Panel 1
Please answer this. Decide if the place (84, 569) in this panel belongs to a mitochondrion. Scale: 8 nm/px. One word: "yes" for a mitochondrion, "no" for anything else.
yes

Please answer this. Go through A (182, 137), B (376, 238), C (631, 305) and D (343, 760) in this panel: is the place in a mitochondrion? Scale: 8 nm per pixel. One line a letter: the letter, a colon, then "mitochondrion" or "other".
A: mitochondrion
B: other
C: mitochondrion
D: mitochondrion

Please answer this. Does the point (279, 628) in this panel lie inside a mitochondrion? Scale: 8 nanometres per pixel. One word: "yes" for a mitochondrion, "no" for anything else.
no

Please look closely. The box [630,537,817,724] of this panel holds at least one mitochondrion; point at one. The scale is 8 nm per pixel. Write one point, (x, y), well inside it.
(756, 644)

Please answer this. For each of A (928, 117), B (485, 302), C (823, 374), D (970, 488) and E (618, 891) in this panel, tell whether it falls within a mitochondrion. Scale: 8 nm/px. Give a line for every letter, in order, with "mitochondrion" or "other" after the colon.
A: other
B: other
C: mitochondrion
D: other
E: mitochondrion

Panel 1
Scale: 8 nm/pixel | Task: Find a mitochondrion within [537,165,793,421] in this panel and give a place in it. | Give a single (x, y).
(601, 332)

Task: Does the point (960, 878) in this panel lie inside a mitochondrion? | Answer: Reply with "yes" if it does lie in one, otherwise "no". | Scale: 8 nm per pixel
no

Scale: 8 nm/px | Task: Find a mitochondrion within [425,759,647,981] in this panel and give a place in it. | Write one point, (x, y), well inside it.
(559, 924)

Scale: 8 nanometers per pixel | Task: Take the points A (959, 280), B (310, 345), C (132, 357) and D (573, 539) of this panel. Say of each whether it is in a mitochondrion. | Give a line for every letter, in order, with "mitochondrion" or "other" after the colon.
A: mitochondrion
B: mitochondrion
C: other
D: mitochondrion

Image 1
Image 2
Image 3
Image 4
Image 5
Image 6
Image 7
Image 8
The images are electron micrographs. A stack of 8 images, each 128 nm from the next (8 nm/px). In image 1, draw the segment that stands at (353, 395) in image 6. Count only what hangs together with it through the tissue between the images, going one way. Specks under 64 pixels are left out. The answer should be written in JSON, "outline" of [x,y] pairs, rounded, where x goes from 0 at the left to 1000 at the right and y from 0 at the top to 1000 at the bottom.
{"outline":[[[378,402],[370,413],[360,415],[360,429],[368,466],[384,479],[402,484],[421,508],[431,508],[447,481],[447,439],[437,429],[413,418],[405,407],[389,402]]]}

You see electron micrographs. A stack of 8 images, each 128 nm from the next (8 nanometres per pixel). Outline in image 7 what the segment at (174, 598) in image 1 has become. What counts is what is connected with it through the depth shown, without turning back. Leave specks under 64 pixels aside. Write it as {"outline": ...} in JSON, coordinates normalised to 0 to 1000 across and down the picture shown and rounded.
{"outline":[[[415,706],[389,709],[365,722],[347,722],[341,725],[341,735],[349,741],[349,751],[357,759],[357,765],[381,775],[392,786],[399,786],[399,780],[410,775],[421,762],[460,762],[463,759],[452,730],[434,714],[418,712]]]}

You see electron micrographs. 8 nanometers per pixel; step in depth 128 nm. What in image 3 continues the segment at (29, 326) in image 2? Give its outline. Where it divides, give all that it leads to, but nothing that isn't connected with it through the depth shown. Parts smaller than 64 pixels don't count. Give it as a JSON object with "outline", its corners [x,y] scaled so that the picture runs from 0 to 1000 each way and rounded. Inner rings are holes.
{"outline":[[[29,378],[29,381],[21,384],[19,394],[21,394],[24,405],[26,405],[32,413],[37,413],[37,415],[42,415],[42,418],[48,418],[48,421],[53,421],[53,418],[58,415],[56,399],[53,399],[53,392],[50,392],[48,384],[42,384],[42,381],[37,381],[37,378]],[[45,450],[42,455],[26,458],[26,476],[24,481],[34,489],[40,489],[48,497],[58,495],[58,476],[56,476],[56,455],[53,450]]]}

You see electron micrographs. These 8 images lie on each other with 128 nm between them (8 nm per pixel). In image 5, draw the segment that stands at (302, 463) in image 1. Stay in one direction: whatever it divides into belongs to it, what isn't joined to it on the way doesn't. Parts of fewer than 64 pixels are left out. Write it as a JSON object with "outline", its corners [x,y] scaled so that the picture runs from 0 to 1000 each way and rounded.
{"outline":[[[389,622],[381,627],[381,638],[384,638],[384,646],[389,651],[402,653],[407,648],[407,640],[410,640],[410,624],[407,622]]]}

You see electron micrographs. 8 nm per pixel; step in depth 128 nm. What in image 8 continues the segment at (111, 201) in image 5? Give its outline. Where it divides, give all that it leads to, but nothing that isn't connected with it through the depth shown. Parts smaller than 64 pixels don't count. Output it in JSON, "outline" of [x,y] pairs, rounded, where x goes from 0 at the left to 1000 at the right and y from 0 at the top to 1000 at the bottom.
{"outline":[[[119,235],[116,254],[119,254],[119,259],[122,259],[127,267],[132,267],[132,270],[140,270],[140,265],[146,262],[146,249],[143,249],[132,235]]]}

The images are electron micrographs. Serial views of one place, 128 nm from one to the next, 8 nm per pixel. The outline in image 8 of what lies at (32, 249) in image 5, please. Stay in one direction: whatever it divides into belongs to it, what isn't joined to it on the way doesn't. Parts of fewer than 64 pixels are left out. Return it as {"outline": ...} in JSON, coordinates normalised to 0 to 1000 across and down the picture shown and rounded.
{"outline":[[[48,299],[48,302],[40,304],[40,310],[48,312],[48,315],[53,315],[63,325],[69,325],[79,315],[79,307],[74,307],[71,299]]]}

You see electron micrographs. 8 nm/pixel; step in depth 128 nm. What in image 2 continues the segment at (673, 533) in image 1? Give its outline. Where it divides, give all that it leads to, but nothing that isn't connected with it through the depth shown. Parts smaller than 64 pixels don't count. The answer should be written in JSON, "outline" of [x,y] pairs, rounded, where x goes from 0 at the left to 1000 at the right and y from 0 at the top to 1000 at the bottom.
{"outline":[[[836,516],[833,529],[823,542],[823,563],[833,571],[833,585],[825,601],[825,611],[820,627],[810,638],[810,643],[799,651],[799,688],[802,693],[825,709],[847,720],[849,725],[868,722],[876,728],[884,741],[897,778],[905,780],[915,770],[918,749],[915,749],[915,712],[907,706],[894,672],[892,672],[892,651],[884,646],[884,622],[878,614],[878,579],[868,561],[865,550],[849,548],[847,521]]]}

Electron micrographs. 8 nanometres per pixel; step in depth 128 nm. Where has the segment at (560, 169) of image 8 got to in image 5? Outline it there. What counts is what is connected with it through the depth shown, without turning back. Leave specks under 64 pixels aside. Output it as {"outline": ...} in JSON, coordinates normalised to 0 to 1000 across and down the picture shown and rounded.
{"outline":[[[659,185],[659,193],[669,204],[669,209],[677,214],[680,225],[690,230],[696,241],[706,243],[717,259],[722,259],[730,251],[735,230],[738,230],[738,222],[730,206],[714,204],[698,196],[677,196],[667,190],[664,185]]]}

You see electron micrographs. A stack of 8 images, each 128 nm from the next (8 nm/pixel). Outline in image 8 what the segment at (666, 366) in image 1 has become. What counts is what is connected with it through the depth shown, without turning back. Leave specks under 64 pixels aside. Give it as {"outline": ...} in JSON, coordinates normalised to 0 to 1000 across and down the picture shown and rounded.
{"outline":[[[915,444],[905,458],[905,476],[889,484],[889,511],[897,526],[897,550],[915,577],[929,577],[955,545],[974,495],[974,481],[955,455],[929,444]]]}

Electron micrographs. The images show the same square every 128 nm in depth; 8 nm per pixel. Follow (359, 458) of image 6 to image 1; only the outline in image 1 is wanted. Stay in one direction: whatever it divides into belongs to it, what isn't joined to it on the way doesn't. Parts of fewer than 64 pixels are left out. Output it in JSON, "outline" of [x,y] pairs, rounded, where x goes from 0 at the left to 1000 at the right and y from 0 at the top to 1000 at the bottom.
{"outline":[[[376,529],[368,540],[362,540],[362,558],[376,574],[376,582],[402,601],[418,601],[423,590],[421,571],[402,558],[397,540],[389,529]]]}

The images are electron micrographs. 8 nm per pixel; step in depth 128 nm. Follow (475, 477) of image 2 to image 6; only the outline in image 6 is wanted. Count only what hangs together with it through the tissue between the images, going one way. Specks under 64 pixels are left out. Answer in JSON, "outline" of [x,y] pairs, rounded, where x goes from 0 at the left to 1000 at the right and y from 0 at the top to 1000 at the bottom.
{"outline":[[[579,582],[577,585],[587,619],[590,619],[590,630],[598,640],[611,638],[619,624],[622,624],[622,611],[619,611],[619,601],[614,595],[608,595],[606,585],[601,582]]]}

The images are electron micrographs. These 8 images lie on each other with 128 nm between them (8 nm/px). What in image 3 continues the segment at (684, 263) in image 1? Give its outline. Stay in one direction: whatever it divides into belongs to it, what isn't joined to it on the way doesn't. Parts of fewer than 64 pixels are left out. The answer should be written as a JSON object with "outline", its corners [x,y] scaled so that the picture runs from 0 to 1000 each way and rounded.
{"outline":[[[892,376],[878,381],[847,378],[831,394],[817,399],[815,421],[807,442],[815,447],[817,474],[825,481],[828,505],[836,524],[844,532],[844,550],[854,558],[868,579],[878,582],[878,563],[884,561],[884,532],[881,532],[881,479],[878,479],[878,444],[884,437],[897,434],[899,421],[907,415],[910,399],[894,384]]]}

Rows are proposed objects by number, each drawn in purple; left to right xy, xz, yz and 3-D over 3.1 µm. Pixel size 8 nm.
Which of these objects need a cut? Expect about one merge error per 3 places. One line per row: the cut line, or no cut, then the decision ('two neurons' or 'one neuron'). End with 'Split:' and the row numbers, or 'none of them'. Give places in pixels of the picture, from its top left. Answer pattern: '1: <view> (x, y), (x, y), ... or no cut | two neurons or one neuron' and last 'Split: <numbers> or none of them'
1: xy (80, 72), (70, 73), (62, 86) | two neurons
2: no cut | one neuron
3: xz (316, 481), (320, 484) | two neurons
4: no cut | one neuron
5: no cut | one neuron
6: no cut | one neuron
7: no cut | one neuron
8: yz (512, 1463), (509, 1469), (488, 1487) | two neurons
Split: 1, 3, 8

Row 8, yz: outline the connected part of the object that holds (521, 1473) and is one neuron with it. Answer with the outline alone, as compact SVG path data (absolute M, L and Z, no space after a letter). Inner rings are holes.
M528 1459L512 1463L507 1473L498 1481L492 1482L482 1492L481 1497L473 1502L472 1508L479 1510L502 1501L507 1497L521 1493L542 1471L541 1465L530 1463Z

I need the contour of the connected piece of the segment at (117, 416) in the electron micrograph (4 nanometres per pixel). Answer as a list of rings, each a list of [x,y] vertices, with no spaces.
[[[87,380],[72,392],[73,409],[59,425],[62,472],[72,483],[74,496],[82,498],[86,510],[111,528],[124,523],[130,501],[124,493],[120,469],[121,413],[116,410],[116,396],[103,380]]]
•••
Prompt:
What is needed is an exact printout of every line from the one with "Which of these" through the end of the data, including both, and nothing more.

Exercise response:
Which of these objects need a cut? Expect about one merge error per 3 places. One line per row: the cut line, or no cut, then the decision ('two neurons' or 'one neuron'). End with 'Split:' and the row numbers, or 'none of them'. Give places in pixels of the picture, from its top left. Answer pattern: '1: <view> (x, y), (x, y), ... or no cut | two neurons or one neuron' and last 'Split: <numbers> or none of them'
1: xy (80, 72), (70, 73), (62, 86) | two neurons
2: no cut | one neuron
3: xz (316, 481), (320, 484) | two neurons
4: no cut | one neuron
5: no cut | one neuron
6: no cut | one neuron
7: no cut | one neuron
8: yz (512, 1463), (509, 1469), (488, 1487) | two neurons
Split: 1, 3, 8

Row 8, yz: outline the connected part of the object that holds (521, 1473) and is one neuron with it. Answer with the outline alone, as compact SVG path data (absolute M, L and Z, no space after a letter). Inner rings are holes.
M528 1459L512 1463L507 1473L498 1481L492 1482L482 1492L481 1497L473 1502L472 1508L479 1510L502 1501L507 1497L521 1493L542 1471L541 1465L530 1463Z

I need the contour of the connected piece of the segment at (117, 416) in the electron micrograph (4 nanometres per pixel). Answer as a list of rings, each a list of [x,y] vertices, with no spaces.
[[[87,380],[72,392],[73,409],[59,425],[62,472],[72,483],[74,496],[82,498],[86,510],[111,528],[124,523],[130,501],[124,493],[120,469],[121,413],[116,410],[116,396],[103,380]]]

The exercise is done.